ひゅっと、空気を切り抜けていく音がした。
背中、狙っていたその中心からは逸れ、少し離れた右の脇腹の辺りを刺した筒。
意識を失ったのだろう、炎の壁に向かってふらりと倒れていく男。
後々小言を付けられても面倒だ。
男の頭がまるで剣先にでもなったかのように、倒れるのに合わせて二つに炎の壁を切り分ける。
と、川の先から気まぐれに吹いた弱い風。
後はゆっくり消え去っていくだけだった炎が、その風にあおられ、火の粉として雨粒の隙間を抜けてこちらに舞い散ってくる。
濡れた金の髪も、少しだけふわりと後ろに流された。
「わ…」
「うぉ…」
バーの入り口だった場所から、レグとワッフルが出てきた。消えかかった炎の壁と朱色の粒子を見て、呆然とただ口を開ける。

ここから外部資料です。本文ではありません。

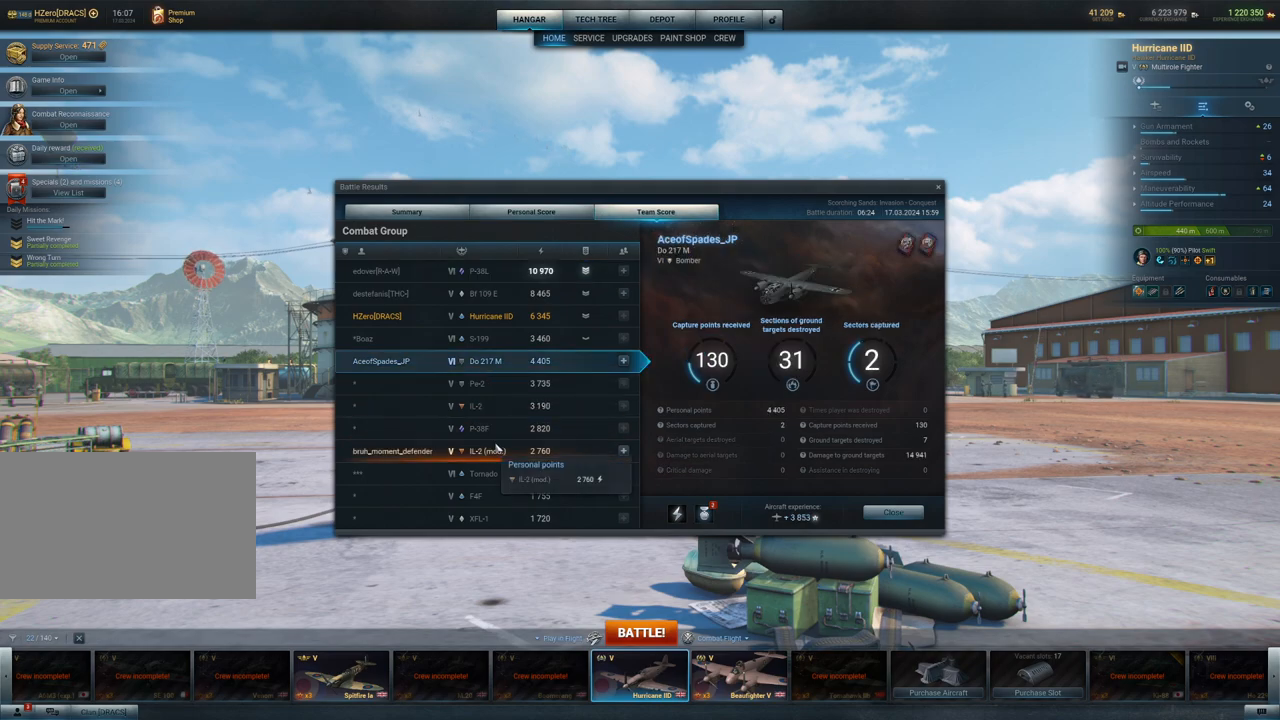
{"keys": [], "mouse": [], "mouse_move": "still", "events": []}
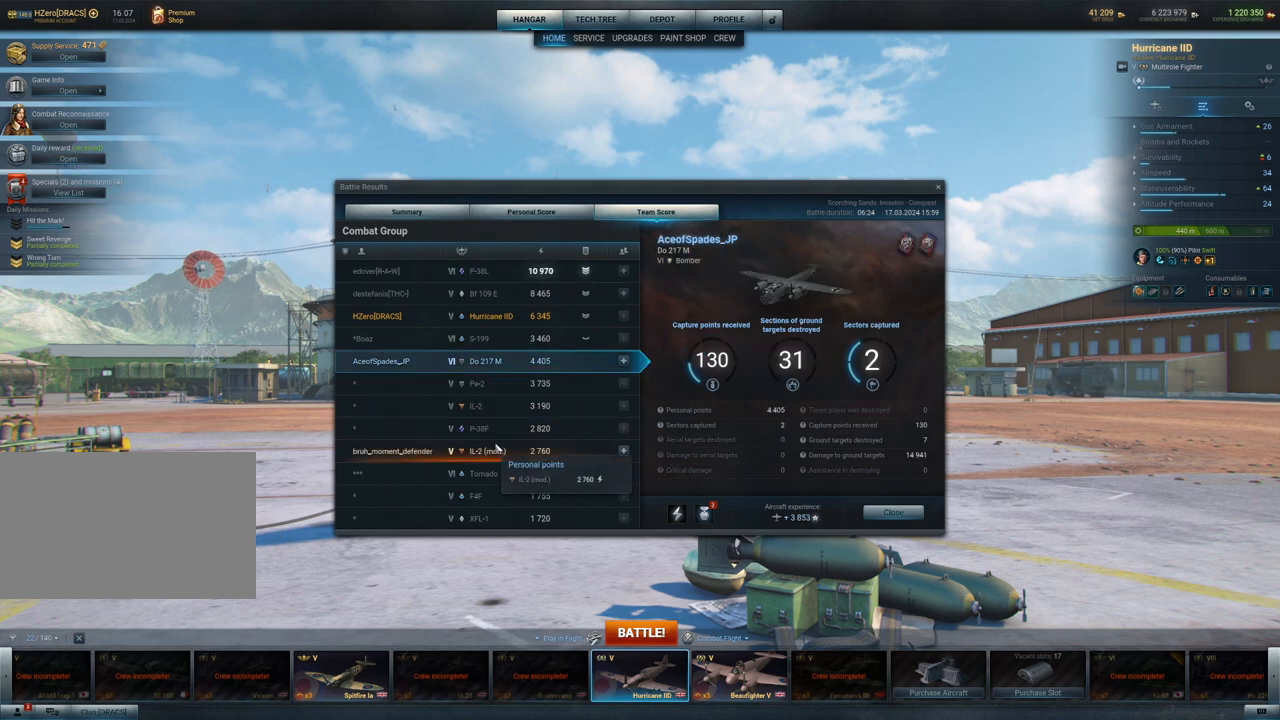
{"keys": [], "mouse": ["left"], "mouse_move": "still", "events": [[400, "mouse_left", "down"]]}
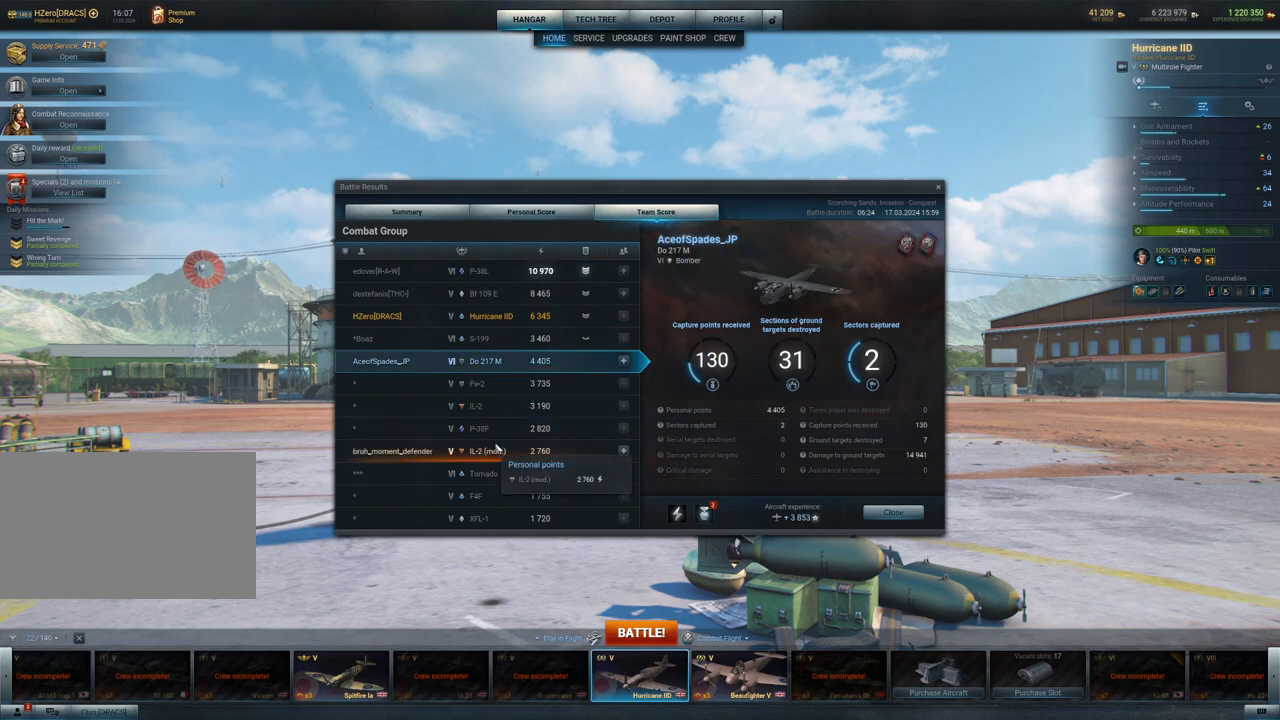
{"keys": [], "mouse": [], "mouse_move": "still", "events": [[33, "mouse_left", "up"]]}
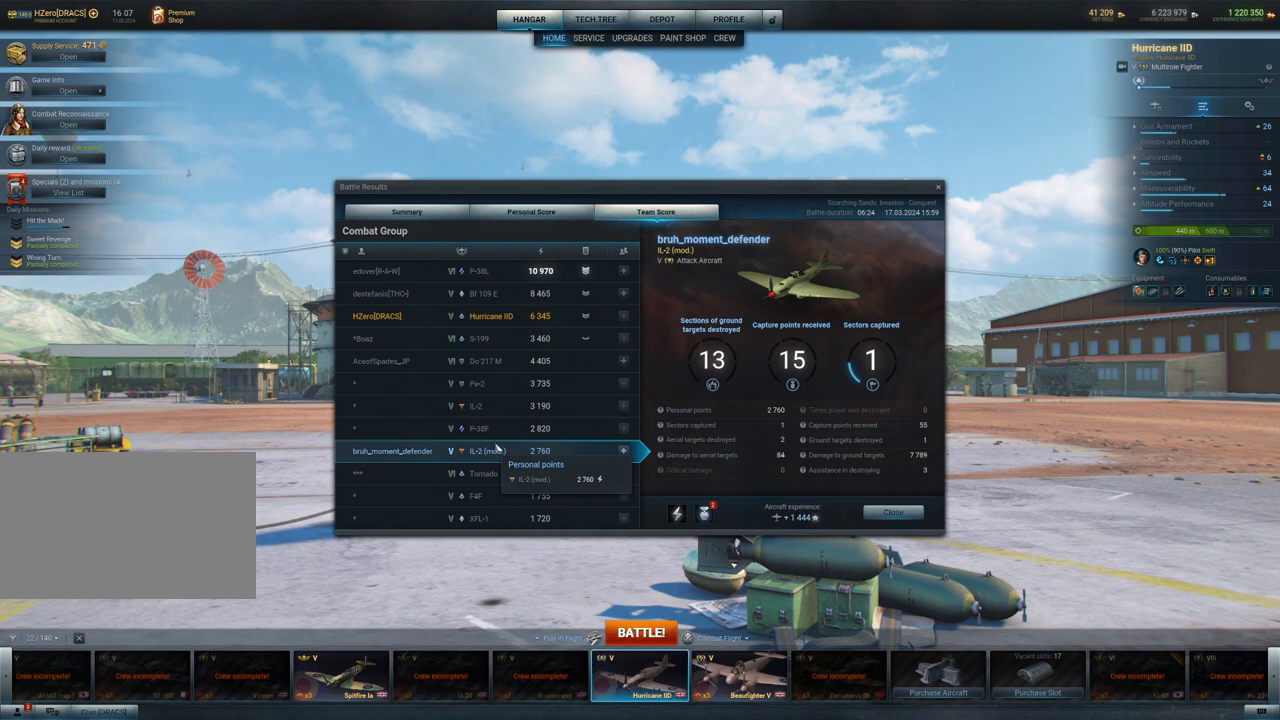
{"keys": [], "mouse": [], "mouse_move": "still", "events": []}
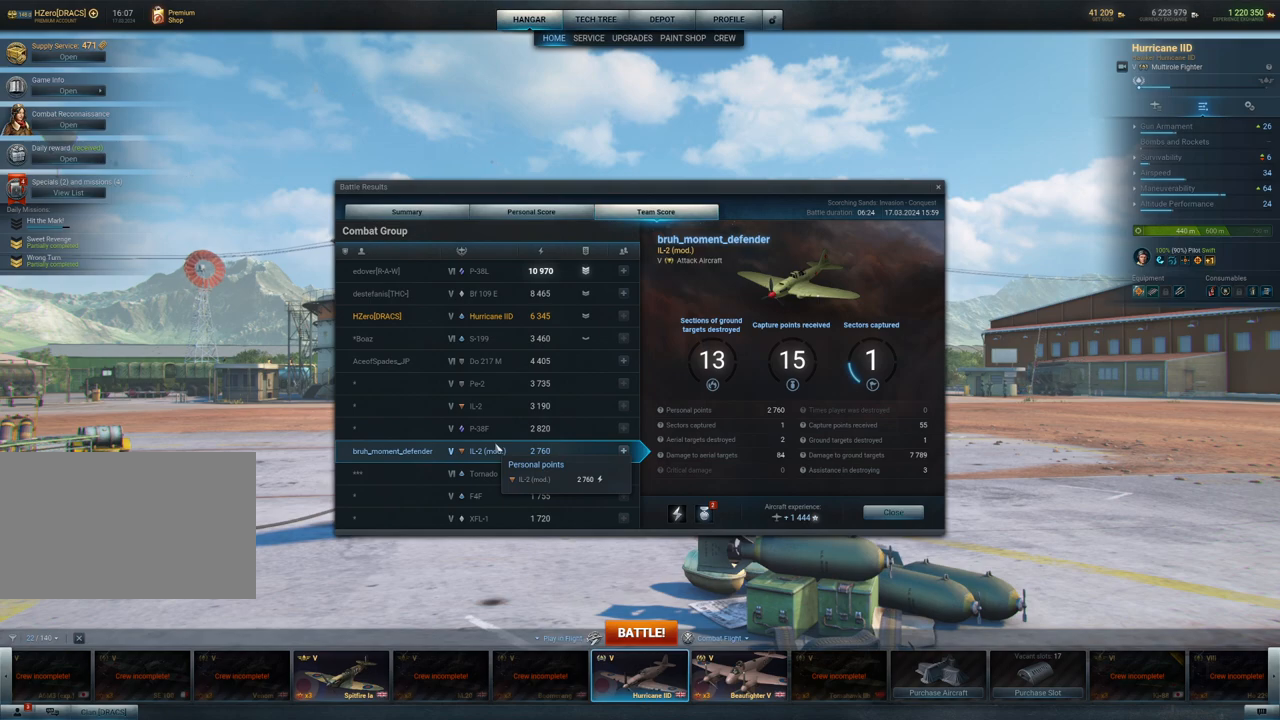
{"keys": [], "mouse": [], "mouse_move": "still", "events": []}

バーの奥では、最後の一人がシルバレードに槍の切っ先を向けられ、両手を上げて完全に降伏していた。
「雨でもいけんだな…」
「多少弱まりはするがな」
降り頻る雨粒に消される物もあれば、ゆらりゆらりと奇跡のようにそれを躱して、流れる川にひたりと溺れるように溶け消える火の粉。
雨と共に漂い、雨に塗り尽くされた石畳で消える物もいた。
それらを軽く見送ってから、手にしたままだったボウガンをレグに投げつける。
「おぉう…投げんなよ」
連行用の騎士は事前に一定の時間が過ぎたら来てくれと、シルバレードがホテルに騎士が来たあの時に伝えている。
具体的な時刻は訊いていないが、まぁ直に来る事だろう。